* [What is required] Swap "Wehrpflicht" for "Dienstpflicht" in the material from the line containing "Der Tagesspiegel schrieb" down through the line containing "jeweils unterstützen, ist von Ort zu Ort", and give those lines again with nothing else changed.

* [The input]

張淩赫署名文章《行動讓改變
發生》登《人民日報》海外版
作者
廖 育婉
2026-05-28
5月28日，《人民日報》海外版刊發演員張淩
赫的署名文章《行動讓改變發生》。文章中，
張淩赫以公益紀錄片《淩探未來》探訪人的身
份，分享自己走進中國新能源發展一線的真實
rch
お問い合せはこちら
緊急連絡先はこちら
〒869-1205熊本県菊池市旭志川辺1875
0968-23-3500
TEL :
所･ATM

---

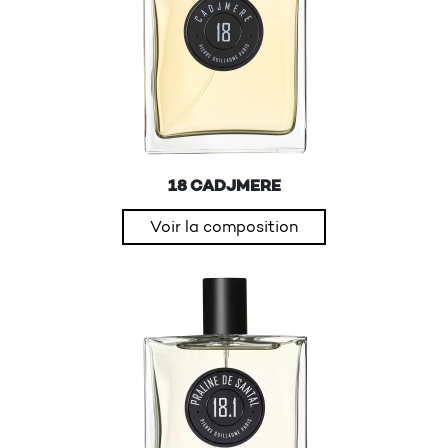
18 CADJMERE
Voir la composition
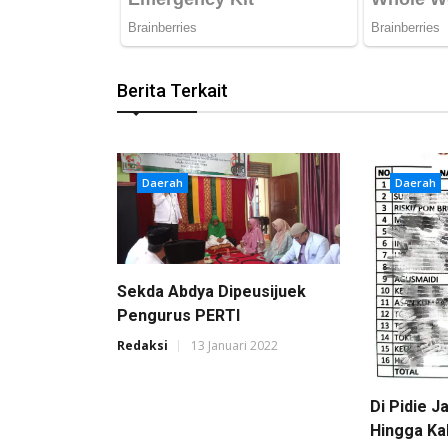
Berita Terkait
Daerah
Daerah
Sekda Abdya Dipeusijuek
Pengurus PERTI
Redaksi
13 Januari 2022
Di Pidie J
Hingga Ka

* * *

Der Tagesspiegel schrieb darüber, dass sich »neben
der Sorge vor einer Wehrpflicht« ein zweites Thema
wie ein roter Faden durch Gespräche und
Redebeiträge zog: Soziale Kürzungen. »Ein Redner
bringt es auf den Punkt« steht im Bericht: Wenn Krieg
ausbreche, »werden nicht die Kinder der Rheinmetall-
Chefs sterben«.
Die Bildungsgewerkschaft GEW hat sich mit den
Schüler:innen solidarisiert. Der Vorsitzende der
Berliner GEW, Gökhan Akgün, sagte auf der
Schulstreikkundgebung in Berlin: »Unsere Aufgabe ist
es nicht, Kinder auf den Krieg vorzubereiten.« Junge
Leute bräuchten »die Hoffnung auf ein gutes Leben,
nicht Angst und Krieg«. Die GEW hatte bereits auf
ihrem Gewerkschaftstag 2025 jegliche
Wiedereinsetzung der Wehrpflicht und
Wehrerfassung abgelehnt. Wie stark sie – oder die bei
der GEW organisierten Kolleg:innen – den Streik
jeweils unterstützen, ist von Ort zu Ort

* [Output for this task]
Der Tagesspiegel schrieb darüber, dass sich »neben
der Sorge vor einer Dienstpflicht« ein zweites Thema
wie ein roter Faden durch Gespräche und
Redebeiträge zog: Soziale Kürzungen. »Ein Redner
bringt es auf den Punkt« steht im Bericht: Wenn Krieg
ausbreche, »werden nicht die Kinder der Rheinmetall-
Chefs sterben«.
Die Bildungsgewerkschaft GEW hat sich mit den
Schüler:innen solidarisiert. Der Vorsitzende der
Berliner GEW, Gökhan Akgün, sagte auf der
Schulstreikkundgebung in Berlin: »Unsere Aufgabe ist
es nicht, Kinder auf den Krieg vorzubereiten.« Junge
Leute bräuchten »die Hoffnung auf ein gutes Leben,
nicht Angst und Krieg«. Die GEW hatte bereits auf
ihrem Gewerkschaftstag 2025 jegliche
Wiedereinsetzung der Dienstpflicht und
Wehrerfassung abgelehnt. Wie stark sie – oder die bei
der GEW organisierten Kolleg:innen – den Streik
jeweils unterstützen, ist von Ort zu Ort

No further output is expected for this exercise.